I know it's scary. But relationships always entail a certain amount of risk - take it.  It sounds as if you both like each other.  There's nothing to lose here.

As far as getting attached too quickly goes, I agree with you.  Take your time, get to know him, enjoy that part of it - it's the best part. 

For the time being, enjoy getting to know him.  And try, not to think about all of this.  Do things that make you happy - relationships just have a way of naturally evolving on their own - enjoy every bit of it and try not to worry.

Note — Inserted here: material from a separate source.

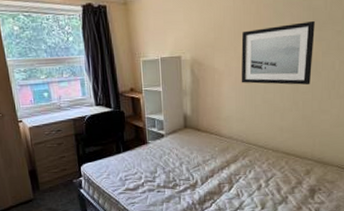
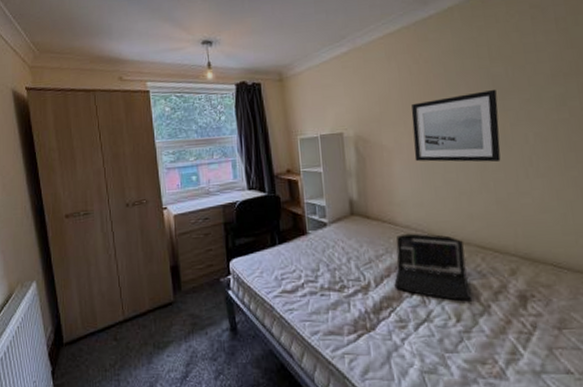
laptop: none [216,142,274,194] -> present [394,233,471,301]

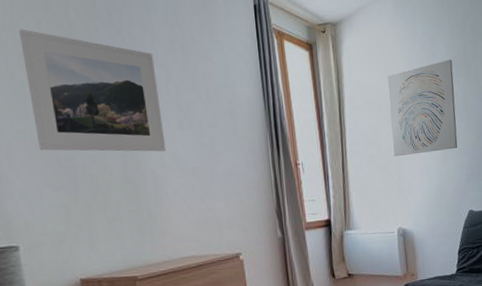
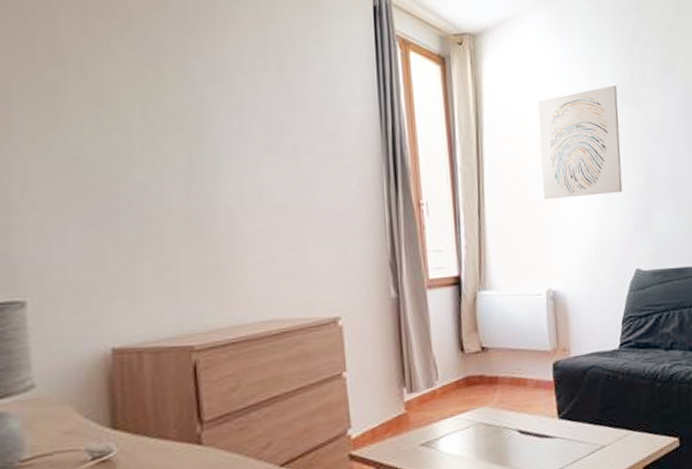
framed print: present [19,29,166,152] -> none [56,15,247,181]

I know it's easier said than done - but the burgeoning of a relationship really is the best part.  Enjoy every bit of it.


----------



## g-scared (Aug 12, 2009)

dear jazzey, 
thanks for your message. hmm... i think sometimes maybe the reason i am so aprehensive is because i'm about to go through a HUGE life change. that is, i could not afford my second year of masters studies abroad and sadly am having to leave. its ok, i will be doing internships and working, but moving from one country to another, while facing the tremendous pressures of university studies, professional work, and finance management, as well as a complete turnover in social networks has left me feeling quite vulnerable. 

i only have two weeks for this, and i am the kind of person that does not thrive so well with public affection. ahhh.. i'm so good at making excuses. 

well, i think i will just see what happens, but i will not go out of my way because things are too hectic, and i just don't know how to deal with distractions... especially due to heart ache. it could be an opportunity i know, but somehow i always expect the worst. 

i guess its just because i rather not be disappointed, and well my confidence level maybe a little low. i guess in the end it become an issue of trust and control, and for now, i'm afraid to let go. 

risks are fun, but scary. i guess i'll see what happens. funny that i have given this so much thought. 

thanks again. 

best,
g


----------



## Jazzey (Aug 12, 2009)

Ah, ok, I understand your impatience now. That is a little nerve-wracking G :hug::hug:

We all like our control G.  I'm very similar in this respect.  But sometimes, life takes us down certain paths and there isn't much we can do about it.

For the time being, do you think you can change your thinking about this situation a little?  Meaning thinking : "ok, I have 2 weeks with this person, I'm going to enjoy every little bit of time I have with him" ?

It sounds as though the next 2 weeks will be quite hectic for you G.  Sending you tons of support and remember to breath every once in a while.  :flowers:


----------